Erano di un uomo, probabilmente morto per cause naturali e vissuto tra il 90 e il 230 dopo Cristo, le ossa trovate ad ottobre nella sede di via Po a Roma della Nunziatura apostolica e inizialmente collegate al mistero della scomparsa di Emanuela Orlandi e Mirella Gregori. La Procura di Roma si appresta, dunque, a chiedere l’archiviazione dell’indagine avviata all’indomani del ritrovamento avvenuto durante i lavori di ristrutturazione di un locale interno a Villa Giorgina.

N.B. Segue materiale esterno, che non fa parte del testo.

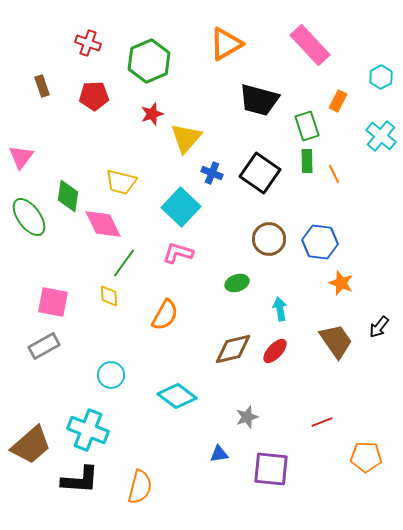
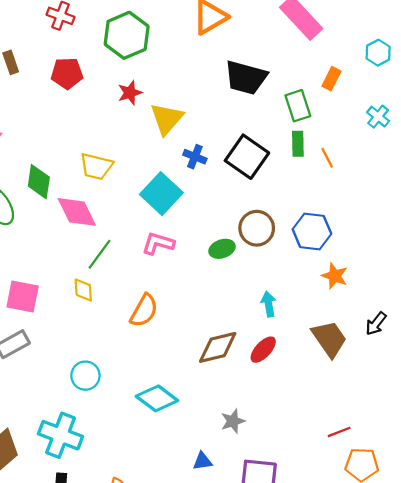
cyan cross: (381, 136) -> (378, 117), size x0.7
green ellipse: (237, 283) -> (222, 249), moved
red line: (322, 422) -> (339, 432), moved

Gli ultimi risultati svolti dal laboratorio di Caserta, cui la Procura aveva affidato una consulenza, hanno confermato, come già emerso, che i resti appartengono ad un uomo, probabilmente morto per cause naturali, e vissuto tra il 90 e il 230 dopo Cristo. Le indagini hanno escluso, quindi, qualsiasi collegamento con il caso Orlandi e Gregori, le due ragazze scomparse a Roma, in circostanze tuttora misteriose, nel 1983.

A breve il procuratore aggiunto Francesco Caporale e il sostituto Francesco Dall’Olio procederanno con la richiesta di archiviazione al gip del fascicolo in cui si ipotizzava il reato di omicidio volontario contro ignoti.